The closing Eucharist of the Global Episcopal Mission Network (GEMN) was held on Saturday, May 5th. The Rt. Rev. Gordon P. Scruton was the celebrant.  During the offertory he stood before us and said, “we will have an offering today,” and he cupped his hands together, and everyone laughed.

He then said, “I don’t want your money.

I want you to give of yourself, your body, your mind, your Spirit.”  He then walked down the isle with his hand in front of him collecting what we had to offer.  As he walked back to the altar it seems as though his hands were overflowing, heavy in a new way.  When he lifted them up-offering what he had collected, into God’s “hands” it was powerful. My soul was touched and I was moved.

2008 Reflection …a time

Everyone who has visited a Central American country knows that we in the USA have a different perspective of time.  They have a schedule at the El Hogar or maybe it is just a routine, but lives are not dominated by their watches and very few things get them upset.

There doesn’t seem to be a great deal of yelling to each other and no one seems really stressed.  I realized what affect this was having on me when I was using a computer in their computer lab and it was very slow. But I was so grateful to be able to at least email home that I didn’t mind waiting (and waiting). Actually I prayed and gave thanks as I waited.

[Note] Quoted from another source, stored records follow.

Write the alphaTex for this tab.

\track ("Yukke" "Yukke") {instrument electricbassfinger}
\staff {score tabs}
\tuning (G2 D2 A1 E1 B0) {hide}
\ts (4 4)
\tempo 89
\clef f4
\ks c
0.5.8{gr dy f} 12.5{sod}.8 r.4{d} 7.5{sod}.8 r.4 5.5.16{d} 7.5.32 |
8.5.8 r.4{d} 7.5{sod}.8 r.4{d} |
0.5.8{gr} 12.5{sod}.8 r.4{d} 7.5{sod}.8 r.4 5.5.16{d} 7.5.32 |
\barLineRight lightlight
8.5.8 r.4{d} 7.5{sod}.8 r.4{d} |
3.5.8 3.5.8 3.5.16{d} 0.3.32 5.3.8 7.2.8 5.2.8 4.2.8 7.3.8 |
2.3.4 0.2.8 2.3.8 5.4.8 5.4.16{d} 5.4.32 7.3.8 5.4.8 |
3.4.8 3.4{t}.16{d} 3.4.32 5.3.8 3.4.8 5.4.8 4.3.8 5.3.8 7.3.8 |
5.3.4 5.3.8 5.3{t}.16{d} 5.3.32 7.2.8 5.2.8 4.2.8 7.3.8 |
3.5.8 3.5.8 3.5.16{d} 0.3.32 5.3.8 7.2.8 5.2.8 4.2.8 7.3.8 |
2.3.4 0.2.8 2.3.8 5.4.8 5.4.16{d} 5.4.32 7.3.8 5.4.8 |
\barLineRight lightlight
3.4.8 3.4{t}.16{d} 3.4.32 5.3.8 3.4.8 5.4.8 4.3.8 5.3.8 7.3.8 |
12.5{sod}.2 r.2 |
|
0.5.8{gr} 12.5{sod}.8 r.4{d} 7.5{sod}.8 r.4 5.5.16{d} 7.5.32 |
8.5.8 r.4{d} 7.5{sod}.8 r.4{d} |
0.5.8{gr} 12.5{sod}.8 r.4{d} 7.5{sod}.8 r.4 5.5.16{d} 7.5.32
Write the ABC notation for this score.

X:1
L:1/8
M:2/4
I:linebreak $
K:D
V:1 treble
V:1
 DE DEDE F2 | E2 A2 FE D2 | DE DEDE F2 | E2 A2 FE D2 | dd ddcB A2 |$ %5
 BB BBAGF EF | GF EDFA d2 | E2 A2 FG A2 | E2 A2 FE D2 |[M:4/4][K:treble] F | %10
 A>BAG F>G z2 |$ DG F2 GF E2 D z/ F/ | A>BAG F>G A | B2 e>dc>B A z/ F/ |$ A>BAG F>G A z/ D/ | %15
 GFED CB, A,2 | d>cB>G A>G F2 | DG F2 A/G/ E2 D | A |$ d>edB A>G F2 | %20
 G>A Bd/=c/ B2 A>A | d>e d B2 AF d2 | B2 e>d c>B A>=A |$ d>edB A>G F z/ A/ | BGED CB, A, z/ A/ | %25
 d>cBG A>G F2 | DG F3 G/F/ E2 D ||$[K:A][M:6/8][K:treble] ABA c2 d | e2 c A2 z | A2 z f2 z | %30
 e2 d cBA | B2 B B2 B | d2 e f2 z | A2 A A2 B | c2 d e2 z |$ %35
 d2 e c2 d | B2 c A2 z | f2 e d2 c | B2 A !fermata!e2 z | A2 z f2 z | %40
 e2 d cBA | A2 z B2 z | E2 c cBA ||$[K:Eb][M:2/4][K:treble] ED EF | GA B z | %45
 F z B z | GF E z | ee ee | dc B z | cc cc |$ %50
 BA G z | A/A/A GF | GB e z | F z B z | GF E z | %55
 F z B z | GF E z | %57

It is amazing when you have to be ready at 5:20am for formation and flag raising and 5:30am for breakfast that ten o’clock am seems like you have been up for ever. It is very dark here at night. When the lights go out you can’t see anything. So it is easy to fall asleep.

I don’t need to watch John Stewart or to know what the weather will tomorrow be before I go to bed.  I haven’t missed TV at all. I do somewhat miss knowing the news-but on second thought not really. At night we sit around and play cards, games, read or write.

We can get so set in our ways that habits good or bad become away of life-usually without reflection.  Maybe it is about time that we chose to live with less stress and pressure, less TV and more one to one activities.